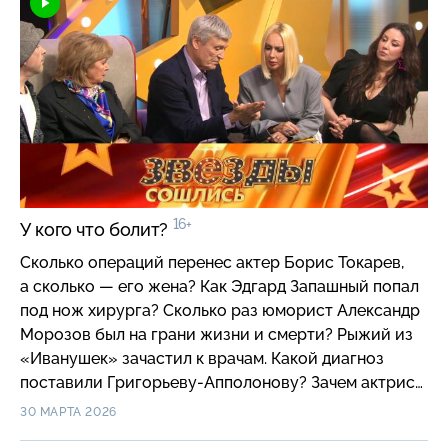
16+
У кого что болит?
Сколько операций перенес актер Борис Токарев,
а сколько — его жена? Как Эдгард Запашный попал
под нож хирурга? Сколько раз юморист Александр
Морозов был на грани жизни и смерти? Рыжий из
«Иванушек» зачастил к врачам. Какой диагноз
поставили Григорьеву-Апполонову? Зачем актрисе
Лянке Грыу капельницы с железом? От каких
30 МАРТА 2026
проблем ниже пояса уже пять лет страдает актер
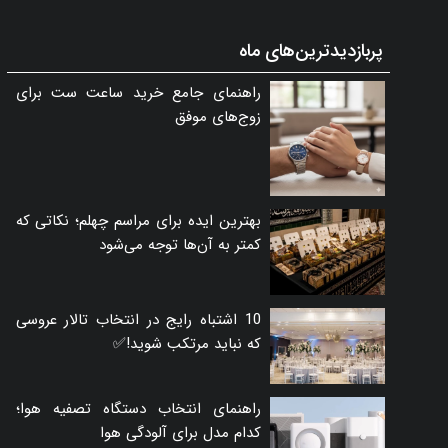
پربازدیدترین‌های ماه
راهنمای جامع خرید ساعت ست برای
زوج‌های موفق
بهترین ایده برای مراسم چهلم؛ نکاتی که
کمتر به آن‌ها توجه می‌شود
10 اشتباه رایج در انتخاب تالار عروسی
که نباید مرتکب شوید!✅
راهنمای انتخاب دستگاه تصفیه هوا؛
کدام مدل برای آلودگی هوا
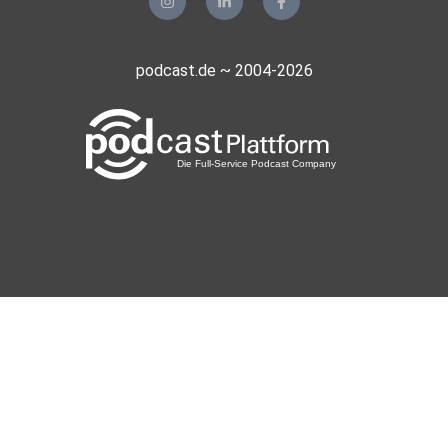
podcast.de ~ 2004-2026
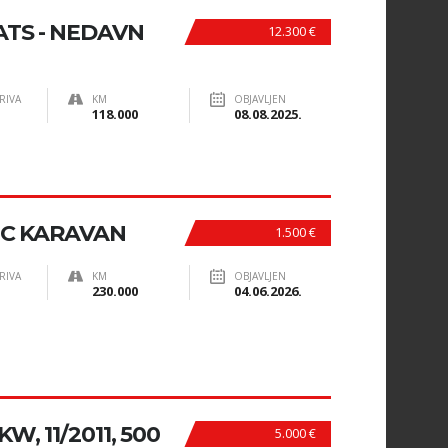
ATS - NEDAVN
12.300 €
RIVA
KM
OBJAVLJEN
118.000
08.08.2025.
IC KARAVAN
1.500 €
RIVA
KM
OBJAVLJEN
230.000
04.06.2026.
W, 11/2011, 500
5.000 €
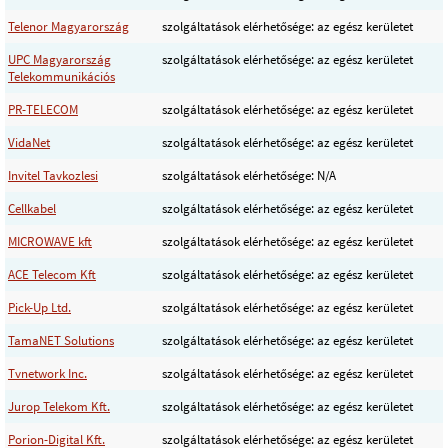
Telenor Magyarország
szolgáltatások elérhetősége: az egész kerületet
UPC Magyarország
szolgáltatások elérhetősége: az egész kerületet
Telekommunikációs
PR-TELECOM
szolgáltatások elérhetősége: az egész kerületet
VidaNet
szolgáltatások elérhetősége: az egész kerületet
Invitel Tavkozlesi
szolgáltatások elérhetősége: N/A
Cellkabel
szolgáltatások elérhetősége: az egész kerületet
MICROWAVE kft
szolgáltatások elérhetősége: az egész kerületet
ACE Telecom Kft
szolgáltatások elérhetősége: az egész kerületet
Pick-Up Ltd.
szolgáltatások elérhetősége: az egész kerületet
TamaNET Solutions
szolgáltatások elérhetősége: az egész kerületet
Tvnetwork Inc.
szolgáltatások elérhetősége: az egész kerületet
Jurop Telekom Kft.
szolgáltatások elérhetősége: az egész kerületet
Porion-Digital Kft.
szolgáltatások elérhetősége: az egész kerületet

> **WHAT IS NEEDED**
Format the lines above as a Markdown table with two columns, Row and Line. Number each row, and leave out blank lines and the picture markers.

> **SOLUTION TO THIS EXERCISE**
| Row | Line |
|---|---|
| 1 | 16+ |
| 2 | У кого что болит? |
| 3 | Сколько операций перенес актер Борис Токарев, |
| 4 | а сколько — его жена? Как Эдгард Запашный попал |
| 5 | под нож хирурга? Сколько раз юморист Александр |
| 6 | Морозов был на грани жизни и смерти? Рыжий из |
| 7 | «Иванушек» зачастил к врачам. Какой диагноз |
| 8 | поставили Григорьеву-Апполонову? Зачем актрисе |
| 9 | Лянке Грыу капельницы с железом? От каких |
| 10 | 30 МАРТА 2026 |
| 11 | проблем ниже пояса уже пять лет страдает актер |
| 12 | پربازدیدترین‌های ماه |
| 13 | راهنمای جامع خرید ساعت ست برای |
| 14 | زوج‌های موفق |
| 15 | بهترین ایده برای مراسم چهلم؛ نکاتی که |
| 16 | کمتر به آن‌ها توجه می‌شود |
| 17 | 10 اشتباه رایج در انتخاب تالار عروسی |
| 18 | که نباید مرتکب شوید!✅ |
| 19 | راهنمای انتخاب دستگاه تصفیه هوا؛ |
| 20 | کدام مدل برای آلودگی هوا |
| 21 | podcast.de ~ 2004-2026 |
| 22 | ATS - NEDAVN |
| 23 | 12.300 € |
| 24 | RIVA |
| 25 | KM |
| 26 | OBJAVLJEN |
| 27 | 118.000 |
| 28 | 08.08.2025. |
| 29 | IC KARAVAN |
| 30 | 1.500 € |
| 31 | RIVA |
| 32 | KM |
| 33 | OBJAVLJEN |
| 34 | 230.000 |
| 35 | 04.06.2026. |
| 36 | W, 11/2011, 500 |
| 37 | 5.000 € |
| 38 | Telenor Magyarország |
| 39 | szolgáltatások elérhetősége: az egész kerületet |
| 40 | UPC Magyarország |
| 41 | szolgáltatások elérhetősége: az egész kerületet |
| 42 | Telekommunikációs |
| 43 | PR-TELECOM |
| 44 | szolgáltatások elérhetősége: az egész kerületet |
| 45 | VidaNet |
| 46 | szolgáltatások elérhetősége: az egész kerületet |
| 47 | Invitel Tavkozlesi |
| 48 | szolgáltatások elérhetősége: N/A |
| 49 | Cellkabel |
| 50 | szolgáltatások elérhetősége: az egész kerületet |
| 51 | MICROWAVE kft |
| 52 | szolgáltatások elérhetősége: az egész kerületet |
| 53 | ACE Telecom Kft |
| 54 | szolgáltatások elérhetősége: az egész kerületet |
| 55 | Pick-Up Ltd. |
| 56 | szolgáltatások elérhetősége: az egész kerületet |
| 57 | TamaNET Solutions |
| 58 | szolgáltatások elérhetősége: az egész kerületet |
| 59 | Tvnetwork Inc. |
| 60 | szolgáltatások elérhetősége: az egész kerületet |
| 61 | Jurop Telekom Kft. |
| 62 | szolgáltatások elérhetősége: az egész kerületet |
| 63 | Porion-Digital Kft. |
| 64 | szolgáltatások elérhetősége: az egész kerületet |